This is the view from my picnic table this week. Look up and you are looking into the blossom filled, galaxy like interior of the massive magnolia tree that resides in my back yard. I love this tree and I am going to miss it… maybe… if all goes as planned.
We are contemplating moving from our home. It is a big deal. We have lived here for 12 years and as little as 2 months ago I would have sworn to you that we would be spending 12×12 more years here. We love our little house and our very big magnolia tree. But then the house of our dreams went up for sale, we qualify for a VA loan and all of that changed.
There is alot that goes into the decision to move. But for a gardener, the decision is even harder. This past winter, I came across a roll of film rolling around in one of the ubiquitous junk drawers that all homes have. I had it developed just to see what was on it. The roll was images captured from our backyard Â from the first year we lived in our current home. Our dog, who now limps and sleeps nearly continuously, was a brand new puppy. My 17 year-old was a sparkling kindergartener and my budding tweenager was still an infant. And my garden had not yet taken shape.
I was shocked at how bare the backyard looked back then. We forget how much things change. The backyard simply looked jumbled then, like a frightening section of overgrown land plopped into the middle of a normally neat suburbia. No flowers, a vague vegetable garden (hastily installed the month we moved in), no pond and just a big old jungle of weeds.
I have spent 12 years transforming that overgrown wasteland into MY yard and now I am just going to walk away from it? Just like that? It’s like walking away from a happy marriage or a great job. You don’t do that, do you? Not for something as vague as the promise of “something even better”. But that is exactly what I am contemplating.

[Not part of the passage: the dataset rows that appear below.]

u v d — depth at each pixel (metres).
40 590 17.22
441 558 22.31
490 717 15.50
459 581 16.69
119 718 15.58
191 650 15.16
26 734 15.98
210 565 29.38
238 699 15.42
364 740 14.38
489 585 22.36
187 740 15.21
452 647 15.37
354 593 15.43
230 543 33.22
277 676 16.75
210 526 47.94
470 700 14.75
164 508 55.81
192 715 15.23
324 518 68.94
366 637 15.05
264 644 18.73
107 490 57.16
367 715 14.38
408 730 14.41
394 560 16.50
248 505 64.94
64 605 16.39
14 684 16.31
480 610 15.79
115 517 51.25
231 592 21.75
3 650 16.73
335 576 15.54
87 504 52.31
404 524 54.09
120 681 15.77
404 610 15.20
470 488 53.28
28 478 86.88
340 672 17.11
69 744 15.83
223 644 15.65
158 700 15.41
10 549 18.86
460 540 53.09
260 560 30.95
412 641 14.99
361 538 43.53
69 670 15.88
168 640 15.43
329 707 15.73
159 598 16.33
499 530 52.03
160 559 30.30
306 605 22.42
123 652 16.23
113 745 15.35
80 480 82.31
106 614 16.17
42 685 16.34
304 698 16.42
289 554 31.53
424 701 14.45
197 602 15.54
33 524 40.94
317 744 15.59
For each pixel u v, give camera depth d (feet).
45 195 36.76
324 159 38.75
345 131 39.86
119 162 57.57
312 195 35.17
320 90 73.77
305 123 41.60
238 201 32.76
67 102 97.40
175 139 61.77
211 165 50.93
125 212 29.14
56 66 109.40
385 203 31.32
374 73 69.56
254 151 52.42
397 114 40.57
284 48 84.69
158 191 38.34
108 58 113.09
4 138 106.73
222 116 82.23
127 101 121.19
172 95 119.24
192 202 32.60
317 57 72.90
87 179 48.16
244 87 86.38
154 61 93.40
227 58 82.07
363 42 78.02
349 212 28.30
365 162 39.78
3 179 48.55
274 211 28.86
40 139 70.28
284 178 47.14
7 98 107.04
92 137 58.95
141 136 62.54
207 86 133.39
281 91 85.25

But I suppose that is what makes us human. The idea that the grass is always greener, the house is always better and the garden will be near perfect just over that next fence/street/hill. We might have it good, but no matter how great it is, it can be even better.
But nothing has been finalized yet. Maybe this time next year I will be wistfully peering at pictures of a large magnolia tree that belongs to someone else outside a little home that I know is way better than what I have. Or maybe I will be right where everything is perfect.